**Task brief**
Return each line in the records below that includes "lines".

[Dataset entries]
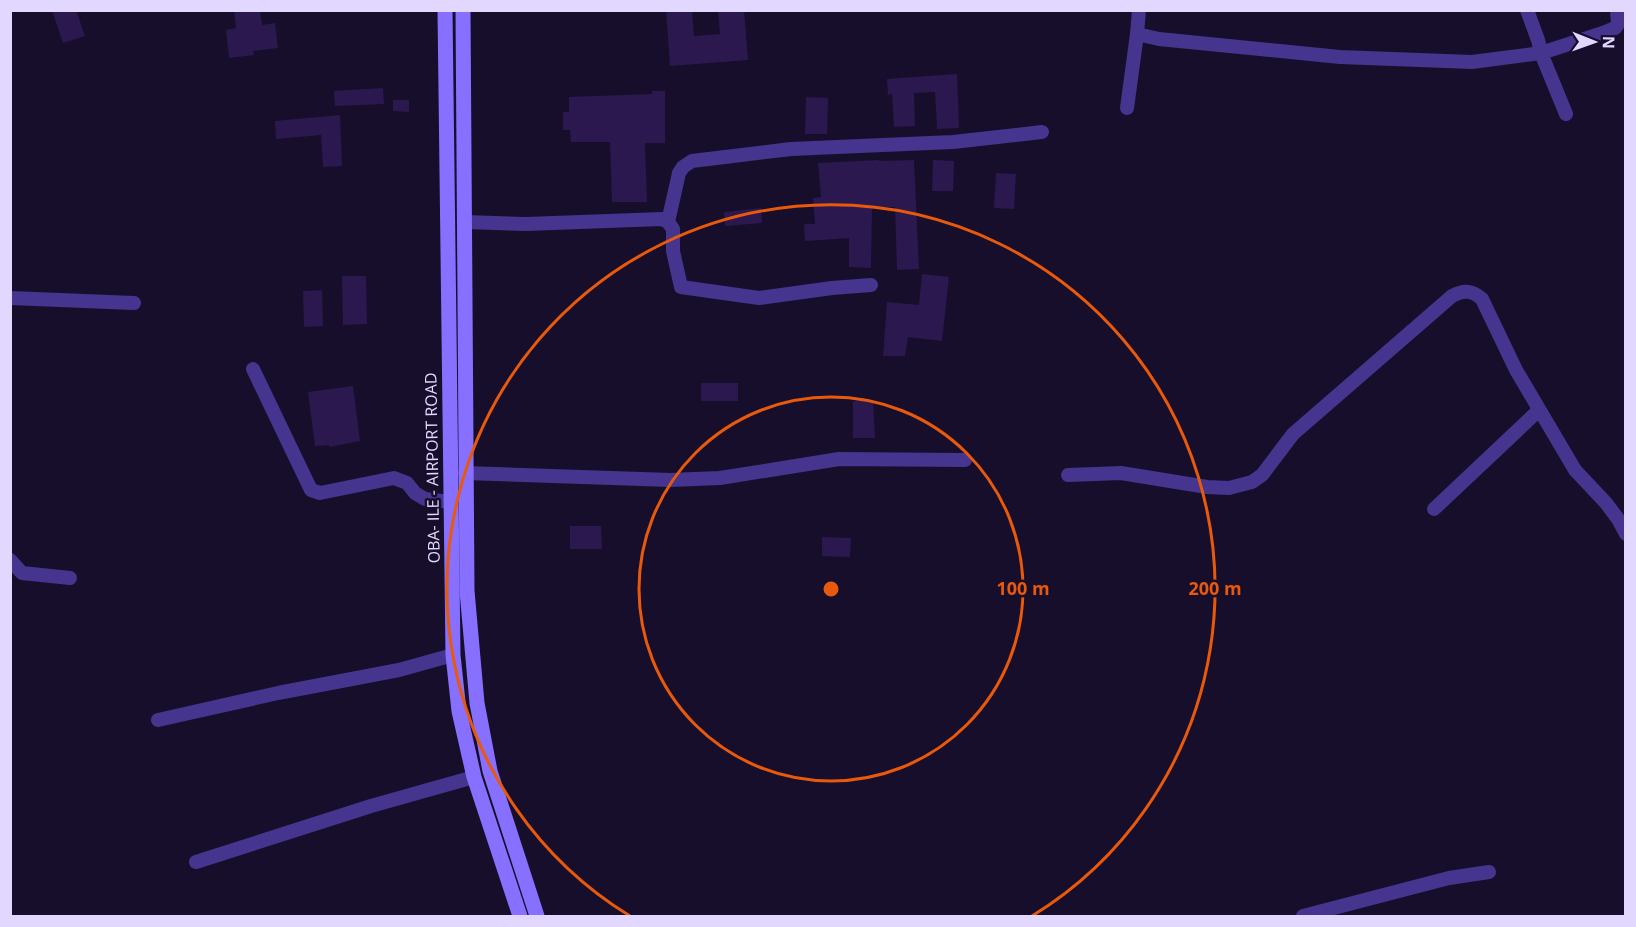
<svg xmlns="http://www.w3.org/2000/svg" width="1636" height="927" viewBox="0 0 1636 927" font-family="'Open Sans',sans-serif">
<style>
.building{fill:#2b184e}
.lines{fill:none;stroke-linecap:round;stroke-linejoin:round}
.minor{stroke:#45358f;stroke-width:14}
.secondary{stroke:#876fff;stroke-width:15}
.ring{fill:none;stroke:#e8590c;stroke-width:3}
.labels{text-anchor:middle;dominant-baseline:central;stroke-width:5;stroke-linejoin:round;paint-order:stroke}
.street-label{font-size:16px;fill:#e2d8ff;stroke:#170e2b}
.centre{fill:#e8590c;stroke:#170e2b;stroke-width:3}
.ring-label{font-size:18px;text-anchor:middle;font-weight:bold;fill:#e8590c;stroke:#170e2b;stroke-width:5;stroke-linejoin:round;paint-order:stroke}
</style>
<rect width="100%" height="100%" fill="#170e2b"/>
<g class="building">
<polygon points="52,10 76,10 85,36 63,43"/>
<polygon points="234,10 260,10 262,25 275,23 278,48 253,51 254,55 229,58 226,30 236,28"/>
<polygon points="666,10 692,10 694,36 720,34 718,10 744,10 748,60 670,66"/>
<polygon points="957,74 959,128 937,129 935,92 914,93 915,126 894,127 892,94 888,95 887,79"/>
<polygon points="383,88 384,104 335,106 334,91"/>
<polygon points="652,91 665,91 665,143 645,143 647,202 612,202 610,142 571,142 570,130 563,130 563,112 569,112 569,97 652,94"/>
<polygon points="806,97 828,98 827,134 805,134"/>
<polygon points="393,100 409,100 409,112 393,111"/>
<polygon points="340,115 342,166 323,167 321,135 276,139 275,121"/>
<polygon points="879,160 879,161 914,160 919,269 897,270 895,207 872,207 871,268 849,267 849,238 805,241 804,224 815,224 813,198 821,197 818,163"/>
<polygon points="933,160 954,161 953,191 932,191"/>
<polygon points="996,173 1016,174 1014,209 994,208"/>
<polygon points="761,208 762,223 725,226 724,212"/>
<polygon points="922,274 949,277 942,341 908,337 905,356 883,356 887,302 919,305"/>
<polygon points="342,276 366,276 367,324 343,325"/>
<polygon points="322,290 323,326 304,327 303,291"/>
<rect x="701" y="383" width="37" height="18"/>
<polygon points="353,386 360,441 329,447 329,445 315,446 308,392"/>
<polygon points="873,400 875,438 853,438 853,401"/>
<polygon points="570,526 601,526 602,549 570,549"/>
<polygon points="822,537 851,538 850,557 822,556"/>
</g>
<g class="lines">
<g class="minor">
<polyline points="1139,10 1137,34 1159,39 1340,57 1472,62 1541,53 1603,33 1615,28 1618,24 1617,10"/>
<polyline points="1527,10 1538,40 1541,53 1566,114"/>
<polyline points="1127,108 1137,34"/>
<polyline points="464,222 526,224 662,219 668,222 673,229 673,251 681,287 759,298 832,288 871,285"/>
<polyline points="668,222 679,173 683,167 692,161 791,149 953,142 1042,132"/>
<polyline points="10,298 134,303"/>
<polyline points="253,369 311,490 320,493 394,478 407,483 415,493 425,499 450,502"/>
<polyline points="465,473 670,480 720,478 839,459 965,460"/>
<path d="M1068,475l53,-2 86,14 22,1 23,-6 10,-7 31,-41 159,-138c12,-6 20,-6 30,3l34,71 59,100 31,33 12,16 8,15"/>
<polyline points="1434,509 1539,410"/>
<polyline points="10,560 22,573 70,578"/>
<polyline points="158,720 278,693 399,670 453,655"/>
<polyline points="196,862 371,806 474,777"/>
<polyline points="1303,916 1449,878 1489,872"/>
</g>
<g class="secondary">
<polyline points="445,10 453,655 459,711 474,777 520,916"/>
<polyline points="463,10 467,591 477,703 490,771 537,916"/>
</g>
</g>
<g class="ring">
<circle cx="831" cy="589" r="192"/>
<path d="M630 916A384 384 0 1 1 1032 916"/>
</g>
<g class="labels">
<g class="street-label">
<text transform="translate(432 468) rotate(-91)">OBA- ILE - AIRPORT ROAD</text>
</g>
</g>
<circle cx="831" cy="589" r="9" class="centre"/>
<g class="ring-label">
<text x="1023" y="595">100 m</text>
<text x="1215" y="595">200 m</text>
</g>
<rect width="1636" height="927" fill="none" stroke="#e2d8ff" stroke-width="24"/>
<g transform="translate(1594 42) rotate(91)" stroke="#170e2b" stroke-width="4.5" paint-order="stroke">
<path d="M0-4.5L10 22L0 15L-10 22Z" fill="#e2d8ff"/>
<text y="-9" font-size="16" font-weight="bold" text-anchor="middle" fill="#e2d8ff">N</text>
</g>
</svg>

**Exercise result**
.lines{fill:none;stroke-linecap:round;stroke-linejoin:round}
<g class="lines">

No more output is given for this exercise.